What the exercise asks: Copy every entry as is. Leave images out.

Available records:
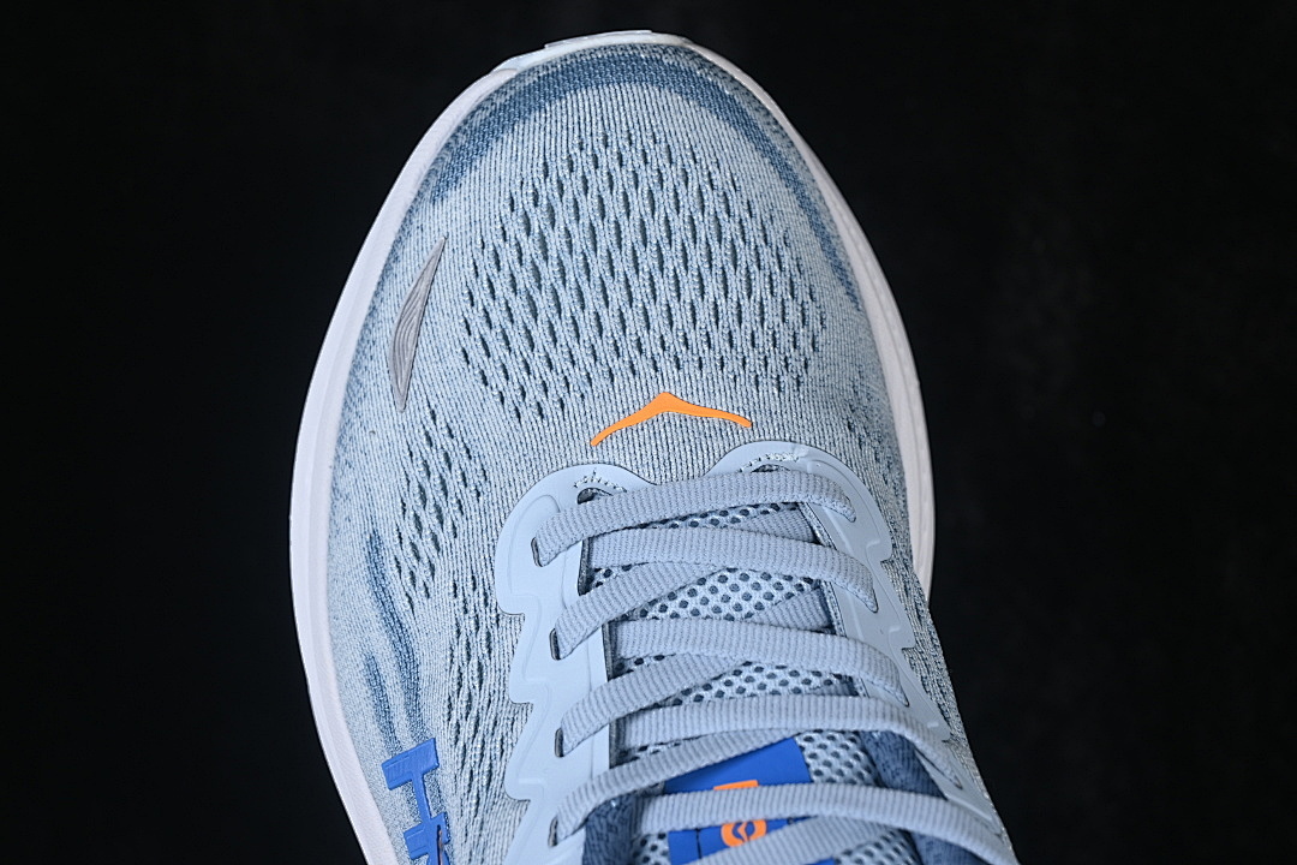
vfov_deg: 18.2
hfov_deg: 27.0
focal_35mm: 75
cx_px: 648
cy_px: 432
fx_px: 2702
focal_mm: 50
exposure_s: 1/80
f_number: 7.1
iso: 160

Result for this task:
vfov_deg: 18.2
hfov_deg: 27.0
focal_35mm: 75
cx_px: 648
cy_px: 432
fx_px: 2702
focal_mm: 50
exposure_s: 1/80
f_number: 7.1
iso: 160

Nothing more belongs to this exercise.